START Source records

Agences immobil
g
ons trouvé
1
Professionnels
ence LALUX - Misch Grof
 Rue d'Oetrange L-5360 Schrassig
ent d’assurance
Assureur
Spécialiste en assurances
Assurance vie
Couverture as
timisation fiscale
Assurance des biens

END Source records

__What this task involves__
Can you extract all of the lines above and reproduce each one character for character?

__Task result__
Agences immobil
g
ons trouvé
1
Professionnels
ence LALUX - Misch Grof
 Rue d'Oetrange L-5360 Schrassig
ent d’assurance
Assureur
Spécialiste en assurances
Assurance vie
Couverture as
timisation fiscale
Assurance des biens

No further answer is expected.